15 Organic Medjool Dates

2/3 Cups of Organic Walnuts

2 Tablespoons of Organic Chia Seeds

1/2 teaspoon of Organic Ground Ginger

1/4 teaspoon of Celtic Sea Salt

2 Tablespoons of Organic Cacao Powder (lower to 1 Tbs if you’re sensitive to caffeine)

1 Tablespoon of Pure Maple Syrup

2 Bars of Theo’s Organic Sea Salt 70% Dark Chocolate

Measure all ingredients except the dark chocolate into a food processor. Pulse until the mixture comes together and will stay together when pressed with your fingers.
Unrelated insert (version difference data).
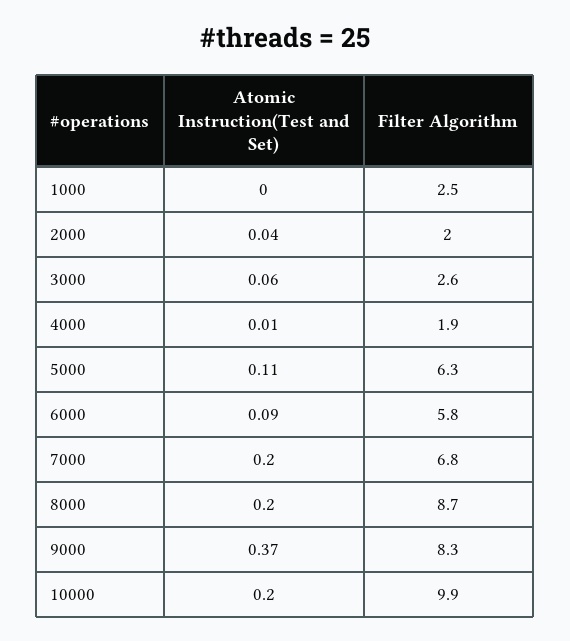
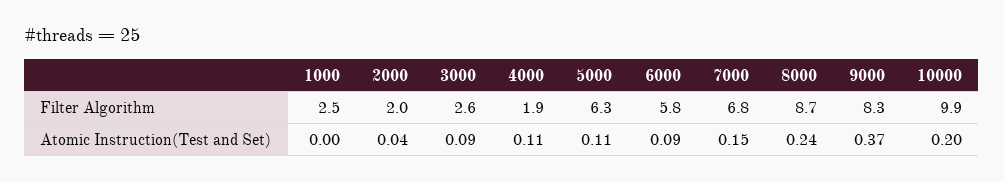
  {
    "Atomic Instruction(Test and Set)": {
      "1000": 0,
      "2000": 0.04,
-     "3000": 0.06,
+     "3000": 0.09,
-     "4000": 0.01,
+     "4000": 0.11,
      "5000": 0.11,
      "6000": 0.09,
-     "7000": 0.2,
+     "7000": 0.15,
-     "8000": 0.2,
+     "8000": 0.24,
      "9000": 0.37,
      "10000": 0.2
    },
    "Filter Algorithm": {
      "1000": 2.5,
      "2000": 2,
      "3000": 2.6,
      "4000": 1.9,
      "5000": 6.3,
      "6000": 5.8,
      "7000": 6.8,
      "8000": 8.7,
      "9000": 8.3,
      "10000": 9.9
    }
  }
There will be tiny pieces of walnuts, but make sure they aren’t too big or the balls won’t hold together when you form them.

Line a cookie sheet and press the mixture into 15 balls. Place in the freezer to set. Meanwhile, place a bowl over a pan of water (or use a double boiler if you have one) and melt the chocolate. Not too hot or it will seize! Once completely melted, remove the balls from the freezer, roll each one in the chocolate, let the excess run off, and place them back onto the cookie sheet. When all of the balls have been coated in chocolate, place them in the freezer again for 10 minutes. Remove from the freezer and using the remaining melting chocolate, drizzle over the top of the balls. Return to the freezer for 10 more minutes to set.

Store in an airtight container in the fridge (if they last that long!)